Gericht lehnt Rechtshilfe im Erbstreit der Veltins-Brauerei ab - Erbschaftsstreit bei Veltins: Carl Clemens scheitert vor Gericht
Carl Clemens Veltins, ein Mitglied der renommierten Brauereidynastie Veltins, hat eine weitere juristische Schlacht in einem langjährigen Erbschaftsstreit verloren. Der 63-Jährige hatte seine Schwestern wegen des 30-Millionen-Euro-Nachlasses der gemeinsamen Mutter verklagt, doch das Oberlandesgericht Hamm (OLG) lehnte nun seinen Antrag auf Prozesskostenhilfe für eine Berufung ab. Das Urteil stellt einen weiteren Rückschlag in einem seit Jahren schwelenden Rechtsstreit dar.
Im Mittelpunkt des Streits steht das Vermögen der verstorbenen Susanne Veltins, deren Familie die Veltins-Brauerei seit ihrer Gründung im Jahr 1870 besitzt. Die Brauerei, mittlerweile in sechster Generation, produziert jährlich über drei Millionen Hektoliter Bier und exportiert in mehr als 40 Länder. Ihr bekanntestes Produkt, das Veltins Pilsener, wird seit 1883 gebraut – neben einer Palette weiterer Biere, Radler und alkoholfreier Getränke.
Carl Clemens Veltins hatte argumentiert, ihm stehe ein angemessener Anteil am mütterlichen Erbe zu. Zudem forderte er eine Entschädigung für ihre Rolle an der Spitze des Unternehmens. Doch das Landgericht Arnsberg wies seine Klage im Juni ab und lehnte seine Forderungen zurück. Das OLG bestätigte nun dieses Urteil und erklärte, eine Berufung habe keine Aussicht auf Erfolg.

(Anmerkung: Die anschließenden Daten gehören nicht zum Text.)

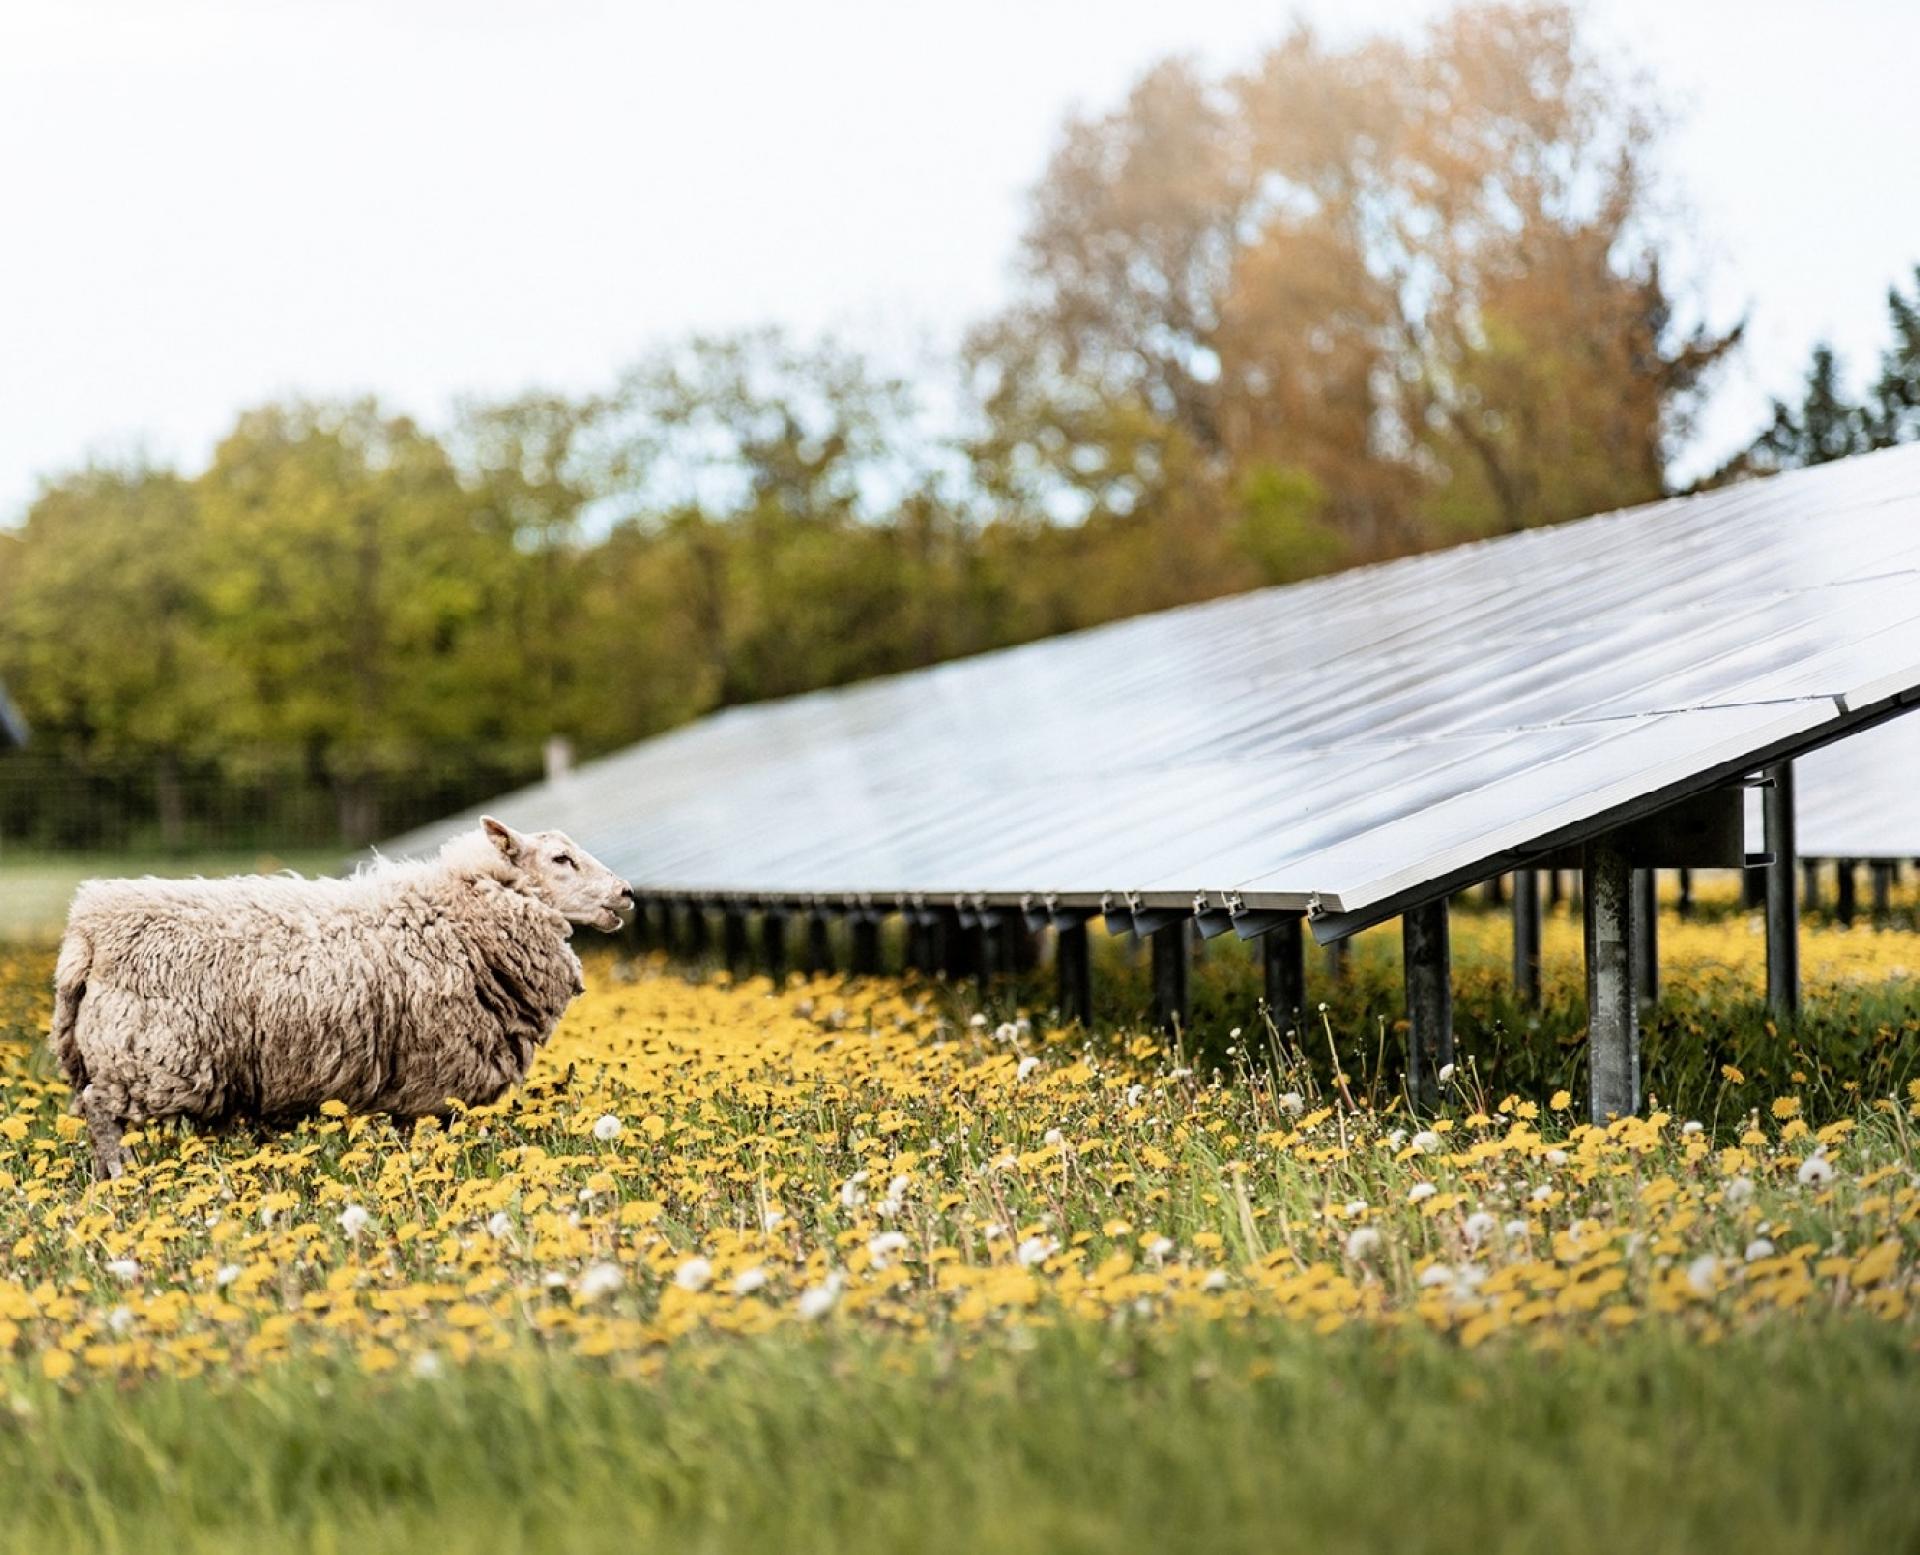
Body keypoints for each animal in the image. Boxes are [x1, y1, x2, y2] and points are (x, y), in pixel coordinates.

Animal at [48, 810, 633, 1174]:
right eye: (560, 860)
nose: (626, 893)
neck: (459, 910)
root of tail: (88, 924)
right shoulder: (434, 1074)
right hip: (152, 1056)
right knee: (100, 1113)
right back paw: (121, 1177)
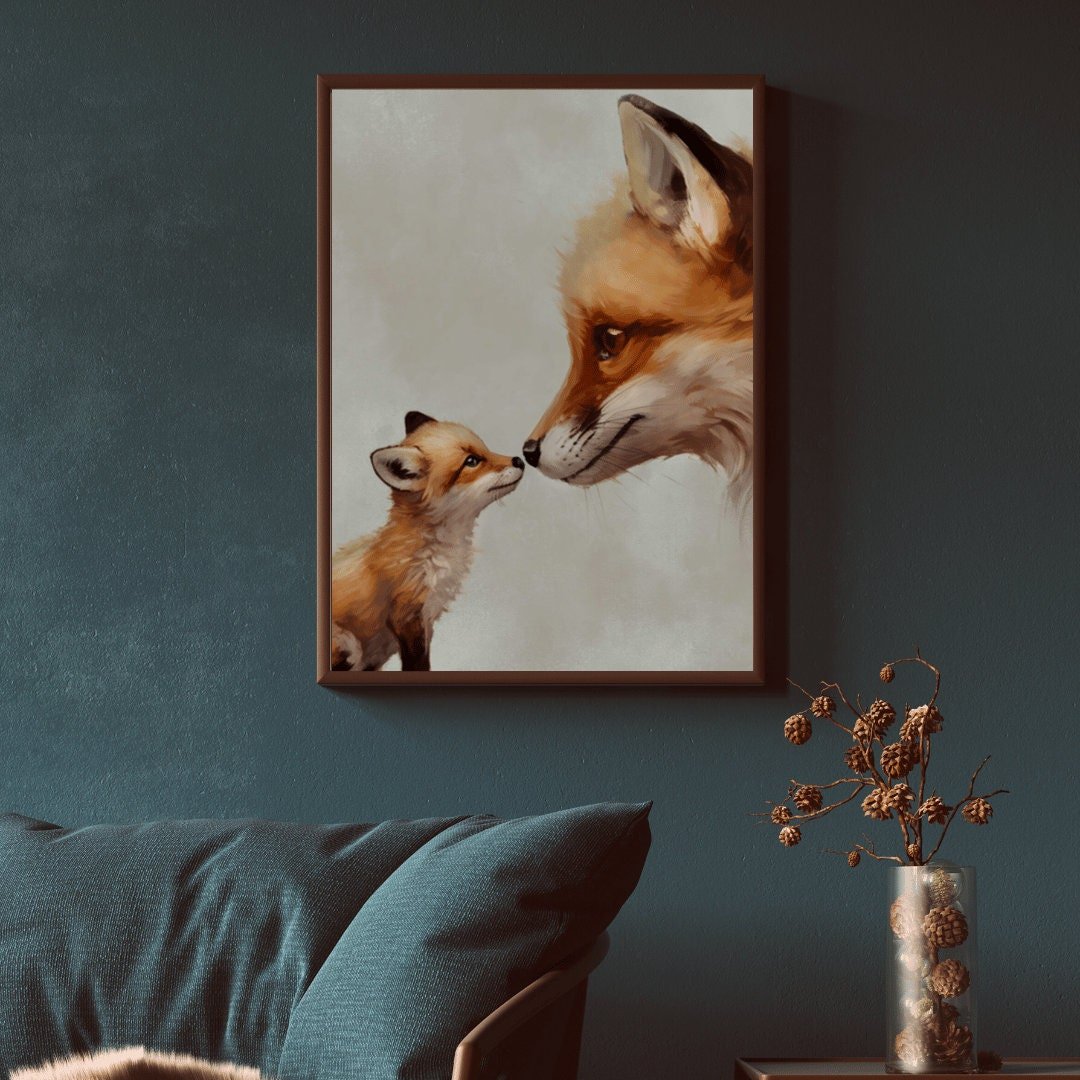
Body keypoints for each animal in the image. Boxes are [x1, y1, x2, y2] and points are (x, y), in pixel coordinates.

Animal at [331, 411, 524, 671]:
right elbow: (417, 664)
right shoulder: (406, 617)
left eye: (486, 448)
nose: (519, 460)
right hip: (350, 646)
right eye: (472, 461)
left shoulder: (427, 619)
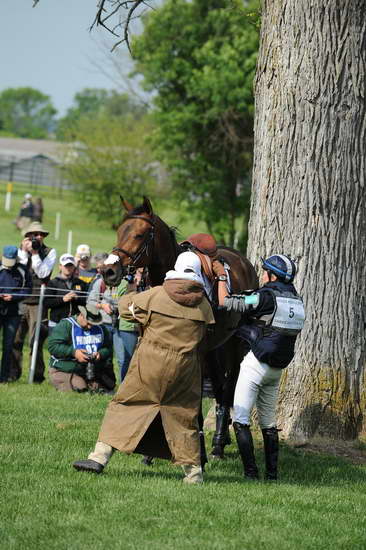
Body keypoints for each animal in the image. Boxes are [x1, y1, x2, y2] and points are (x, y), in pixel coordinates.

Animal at [101, 197, 258, 462]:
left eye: (139, 234)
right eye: (120, 231)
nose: (107, 271)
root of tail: (244, 261)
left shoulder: (194, 352)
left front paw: (198, 453)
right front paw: (149, 450)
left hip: (233, 344)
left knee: (229, 388)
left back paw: (217, 445)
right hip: (214, 349)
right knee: (219, 387)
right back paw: (220, 440)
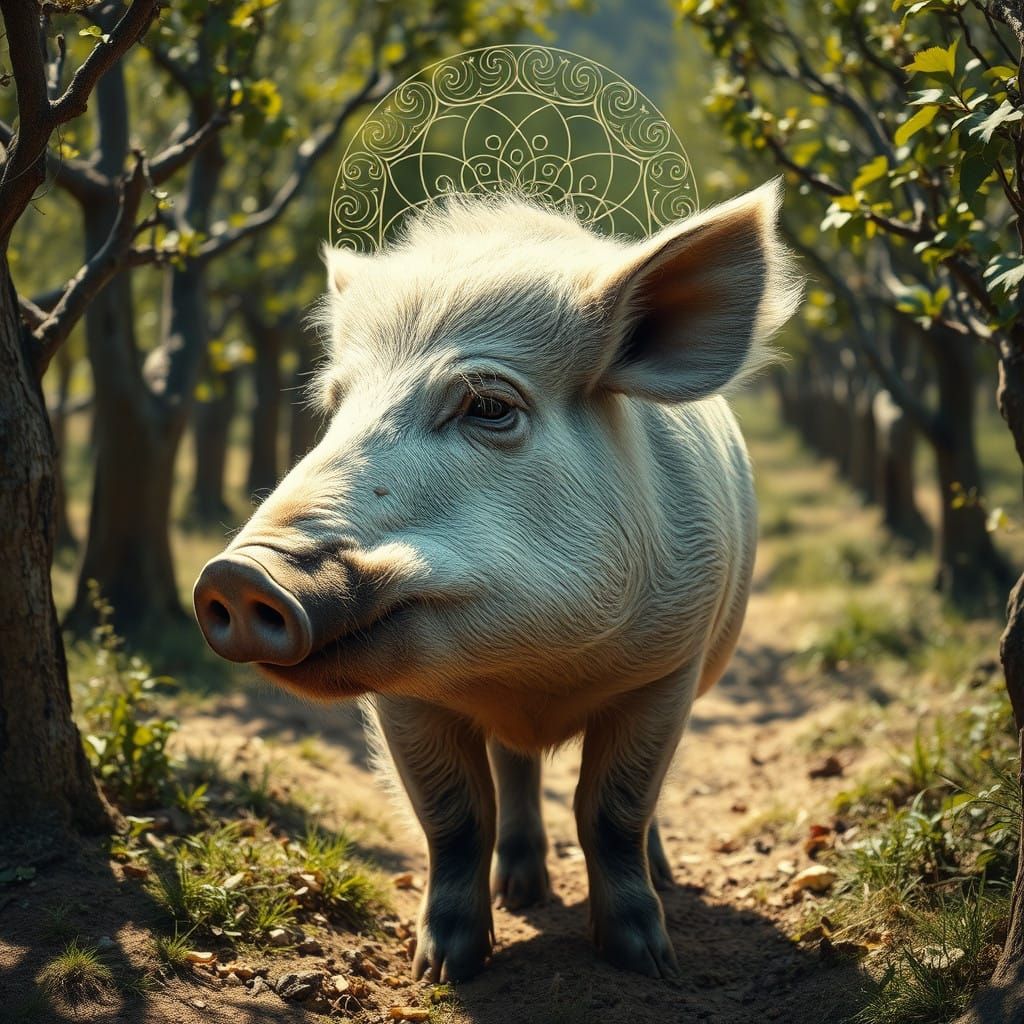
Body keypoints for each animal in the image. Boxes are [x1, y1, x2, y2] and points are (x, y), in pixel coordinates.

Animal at [193, 179, 799, 983]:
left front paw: (646, 961)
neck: (527, 671)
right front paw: (442, 969)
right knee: (514, 772)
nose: (236, 573)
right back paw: (521, 891)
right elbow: (454, 820)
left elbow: (612, 811)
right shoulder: (403, 702)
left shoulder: (669, 667)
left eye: (489, 405)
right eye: (334, 408)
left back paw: (659, 881)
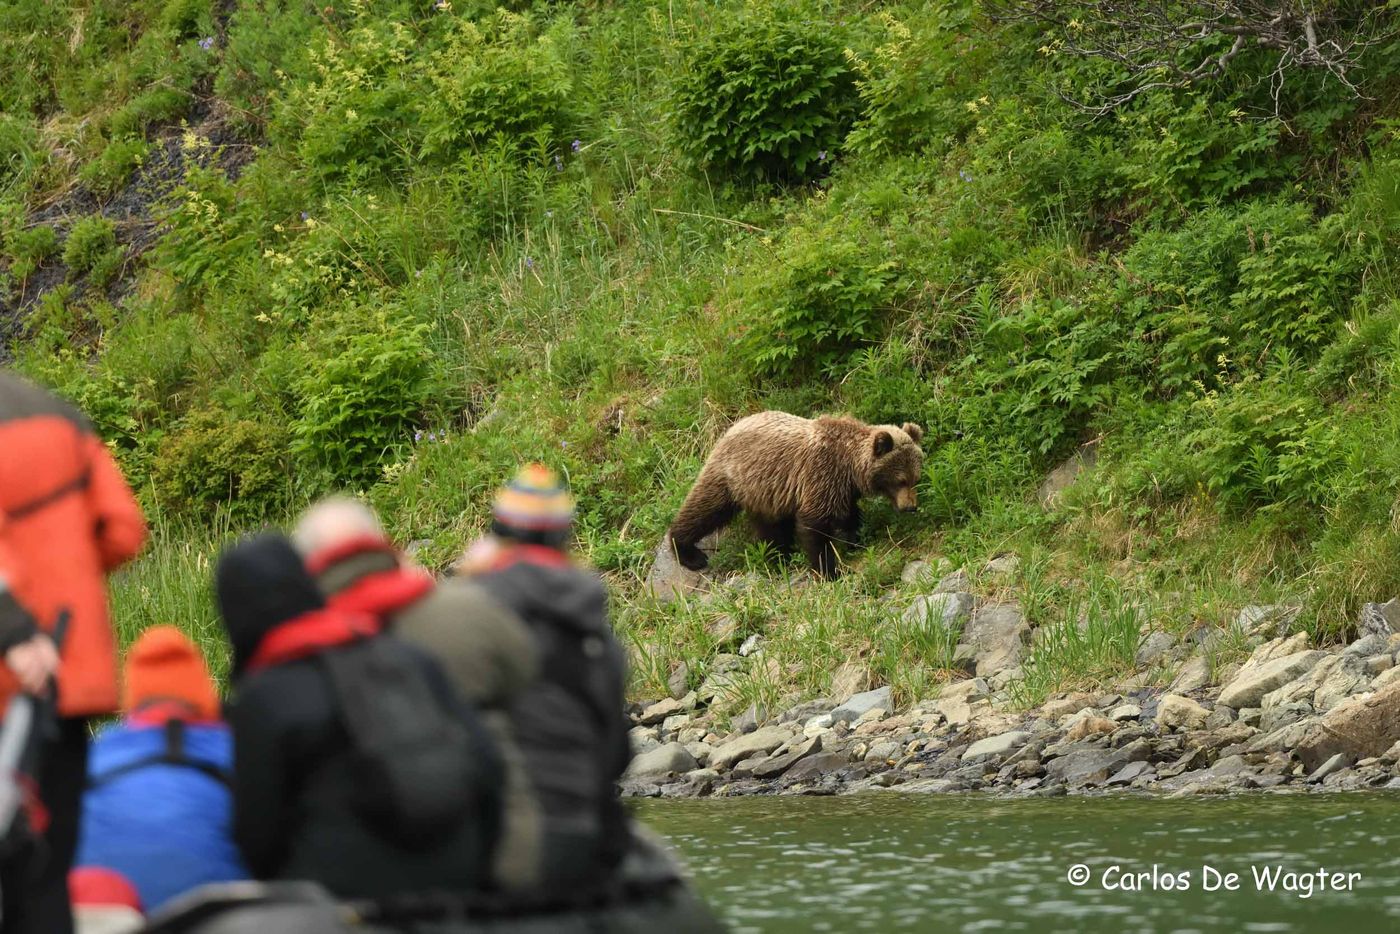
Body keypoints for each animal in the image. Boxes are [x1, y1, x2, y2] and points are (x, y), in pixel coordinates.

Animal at [669, 414, 924, 579]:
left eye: (916, 478)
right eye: (900, 480)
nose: (910, 506)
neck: (849, 466)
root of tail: (729, 428)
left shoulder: (843, 489)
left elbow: (849, 515)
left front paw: (855, 538)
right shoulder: (820, 474)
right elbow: (814, 525)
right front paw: (829, 570)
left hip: (764, 493)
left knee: (769, 526)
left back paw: (777, 554)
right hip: (732, 477)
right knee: (706, 508)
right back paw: (688, 552)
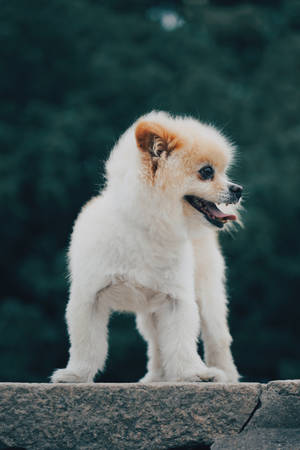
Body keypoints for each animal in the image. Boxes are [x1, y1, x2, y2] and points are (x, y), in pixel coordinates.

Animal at [51, 111, 241, 384]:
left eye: (223, 172)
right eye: (207, 172)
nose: (238, 189)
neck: (147, 228)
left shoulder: (177, 300)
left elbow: (182, 343)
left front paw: (193, 373)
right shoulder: (89, 297)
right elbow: (87, 345)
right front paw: (76, 374)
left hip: (207, 296)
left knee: (217, 338)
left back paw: (224, 374)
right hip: (151, 312)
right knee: (157, 342)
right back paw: (158, 377)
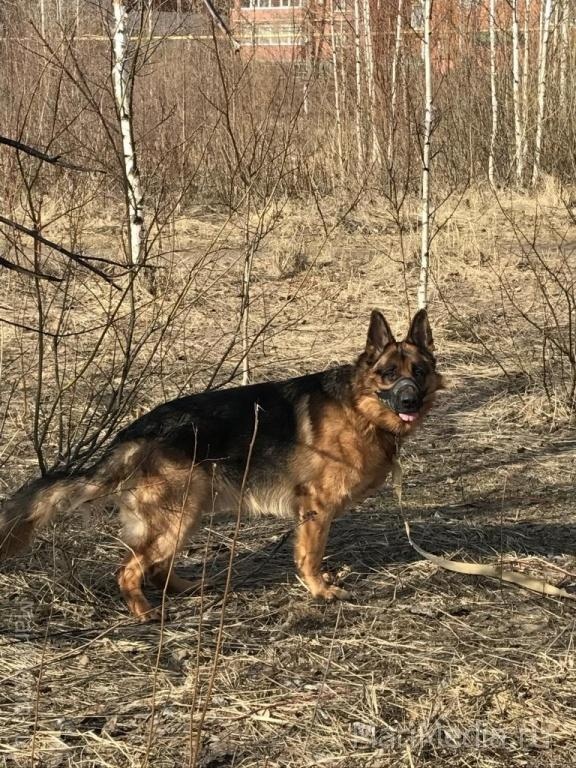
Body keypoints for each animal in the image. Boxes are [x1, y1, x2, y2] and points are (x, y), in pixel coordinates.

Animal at [0, 309, 442, 620]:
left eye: (419, 372)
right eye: (388, 373)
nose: (409, 401)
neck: (359, 408)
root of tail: (138, 431)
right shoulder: (315, 509)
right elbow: (311, 555)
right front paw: (320, 591)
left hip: (185, 515)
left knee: (156, 568)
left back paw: (184, 588)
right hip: (177, 516)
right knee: (129, 570)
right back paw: (145, 613)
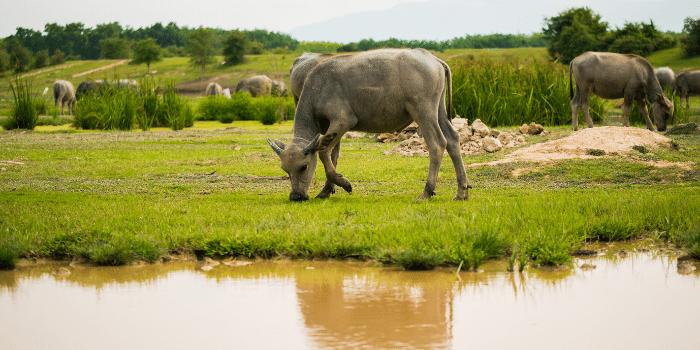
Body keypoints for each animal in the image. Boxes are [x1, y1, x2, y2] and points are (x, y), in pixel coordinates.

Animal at [266, 49, 474, 202]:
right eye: (285, 170)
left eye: (303, 167)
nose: (296, 196)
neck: (318, 88)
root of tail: (433, 59)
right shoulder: (332, 129)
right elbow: (333, 156)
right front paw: (327, 190)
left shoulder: (343, 121)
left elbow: (324, 153)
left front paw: (344, 183)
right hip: (439, 111)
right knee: (452, 140)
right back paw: (461, 192)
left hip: (423, 111)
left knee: (437, 144)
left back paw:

Das Gericht verwies darauf, dass Veltins kurz nach seinem 18. Geburtstag auf sein gesetzliches Erbrecht verzichtet habe. Mit der jüngsten Ablehnung bleiben ihm nun zwei Wochen, um einen Antrag auf Wiedereinsetzung in den vorigen Stand zu stellen. Scheitert er damit, muss er die Berufungskosten selbst tragen.
Die Entscheidung des OLG bringt den Erbschaftsstreit einem endgültigen Abschluss näher. Ohne Prozesskostenhilfe stehen Carl Clemens Veltins erhebliche finanzielle Hürden bevor, sollte er den Rechtsstreit fortsetzen. Der Fall hat bereits wegen des traditionsreichen Familienunternehmens und des beträchtlichen Nachlasswerts öffentliche Aufmerksamkeit erregt.